Астапенко был его ровесник и коллега по работе. Правда, работали они в разных блоках: Юра работал в 4-м энергоблоке, а он – в 3-м. Сплачивало их то, что оба они были инженерами турбинного оборудования, или, как их ещё называли, – турбинисты. Друзьями особо они не были, а вот хорошими товарищами были. Да и как иначе: работа сплачивает, а ответственная работа – вдвое! Ростом он был выше среднего, возраста – лет тридцати пяти, спортивного телосложения, с тёмно-русыми волосами. К этому можно добавить и факт того, что он был приятной внешности. Про таких мужчин, как он, говорят: «Брови соболиные, очи соколиные, сам орёл!» И это было действительно так. На станции он работал уже как лет шесть. Приехал из Москвы.

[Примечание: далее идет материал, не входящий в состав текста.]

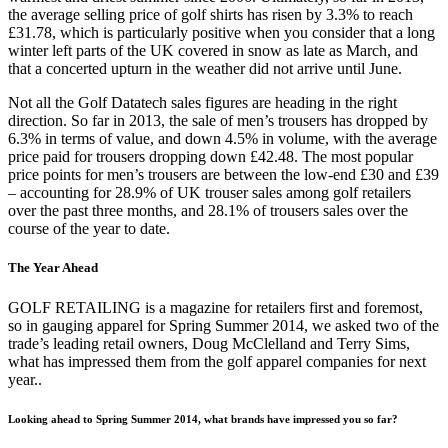
the average selling price of golf shirts has risen by 3.3% to reach
£31.78, which is particularly positive when you consider that a long
winter left parts of the UK covered in snow as late as March, and
that a concerted upturn in the weather did not arrive until June.
Not all the Golf Datatech sales figures are heading in the right
direction. So far in 2013, the sale of men’s trousers has dropped by
6.3% in terms of value, and down 4.5% in volume, with the average
price paid for trousers dropping down £42.48. The most popular
price points for men’s trousers are between the low-end £30 and £39
– accounting for 28.9% of UK trouser sales among golf retailers
over the past three months, and 28.1% of trousers sales over the
course of the year to date.
The Year Ahead
GOLF RETAILING is a magazine for retailers first and foremost,
so in gauging apparel for Spring Summer 2014, we asked two of the
trade’s leading retail owners, Doug McClelland and Terry Sims,
what has impressed them from the golf apparel companies for next
year..
Looking ahead to Spring Summer 2014, what brands have impressed you so far?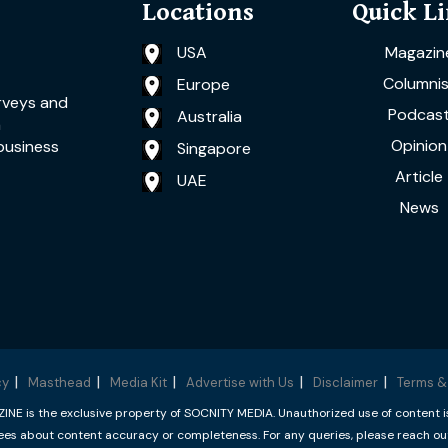
Locations
Quick L
USA
Magazin
Columnis
Europe
rveys and
Podcas
Australia
a
Opinion
business
Singapore
Article
UAE
News
cy
Masthead
Media Kit
Advertise with Us
Disclaimer
Terms &
 is the exclusive property of SOCNITY MEDIA. Unauthorized use of content is p
s about content accuracy or completeness. For any queries, please reach ou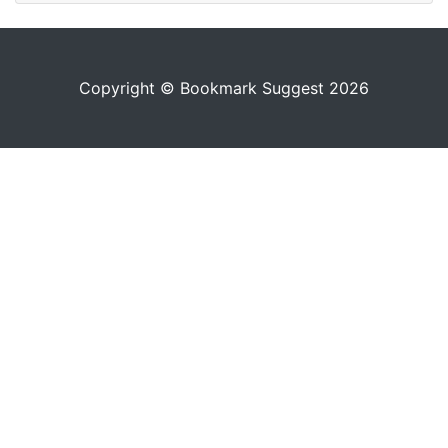
Copyright © Bookmark Suggest 2026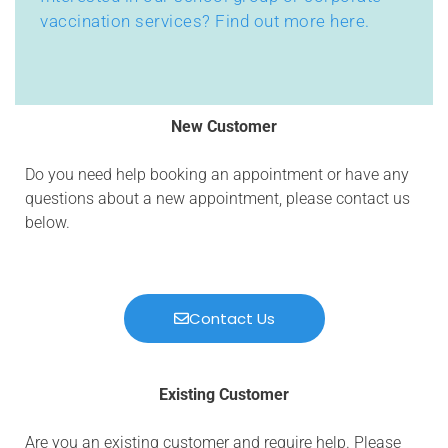
vaccination services? Find out more here.
New Customer
Do you need help booking an appointment or have any
questions about a new appointment, please contact us
below.
Contact Us
Existing Customer
Are you an existing customer and require help. Please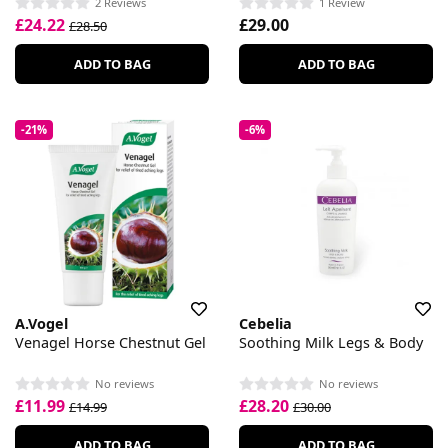
2 Reviews
1 Review
£24.22
£29.00
£28.50
ADD TO BAG
ADD TO BAG
-21%
-6%
A.Vogel
Cebelia
Venagel Horse Chestnut Gel
Soothing Milk Legs & Body
No reviews
No reviews
£11.99
£28.20
£14.99
£30.00
ADD TO BAG
ADD TO BAG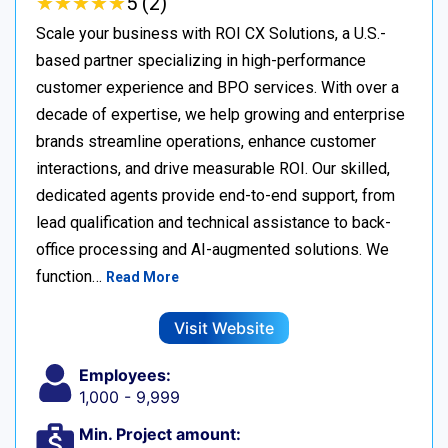
★
★
★
★
★
★
★
★
★
★
5 (2)
Scale your business with ROI CX Solutions, a U.S.-
based partner specializing in high-performance
customer experience and BPO services. With over a
decade of expertise, we help growing and enterprise
brands streamline operations, enhance customer
interactions, and drive measurable ROI. Our skilled,
dedicated agents provide end-to-end support, from
lead qualification and technical assistance to back-
office processing and AI-augmented solutions. We
function…
Read More
Visit Website
Employees:
1,000 - 9,999
Min. Project amount: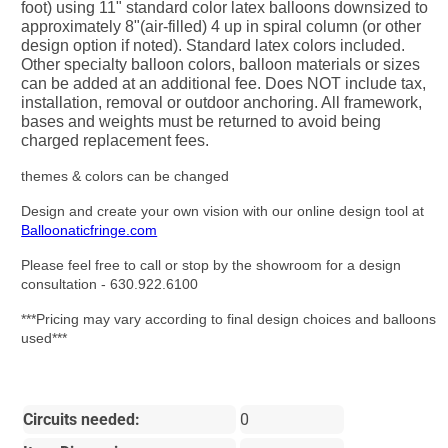
foot) using 11" standard color latex balloons downsized to
approximately 8"(air-filled) 4 up in spiral column (or other
design option if noted). Standard latex colors included.
Other specialty balloon colors, balloon materials or sizes
can be added at an additional fee. Does NOT include tax,
installation, removal or outdoor anchoring. All framework,
bases and weights must be returned to avoid being
charged replacement fees.
themes & colors can be changed
Design and create your own vision with our online design tool at
Balloonaticfringe.com
Please feel free to call or stop by the showroom for a design
consultation - 630.922.6100
***Pricing may vary according to final design choices and balloons
used***
Circuits needed:
0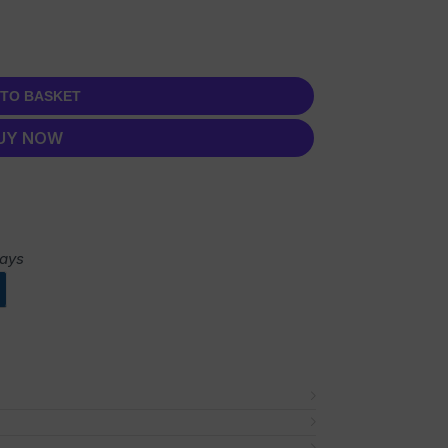
 TO BASKET
UY NOW
days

Егор знал, что он окончил Московское высшее техническое училище имени Н.Э. Баумана по специальности «Ядерные энергетические установки». Был женат (часто видел его с супругой и сыном). Начитан, эрудирован. Это, пожалуй, всё, что он знал об этом человеке.
– Добрый день! – приятно улыбаясь, произнёс Астапенко.
Поздоровавшись с Егором за руку, он тут же проговорил:
– Тебя не догонишь.
– Ты же знаешь, что я люблю ходить быстро, – не задумываясь, ответил Егор. – Движение – это жизнь! И думается хорошо, и мысли ясные – всё больше положительные.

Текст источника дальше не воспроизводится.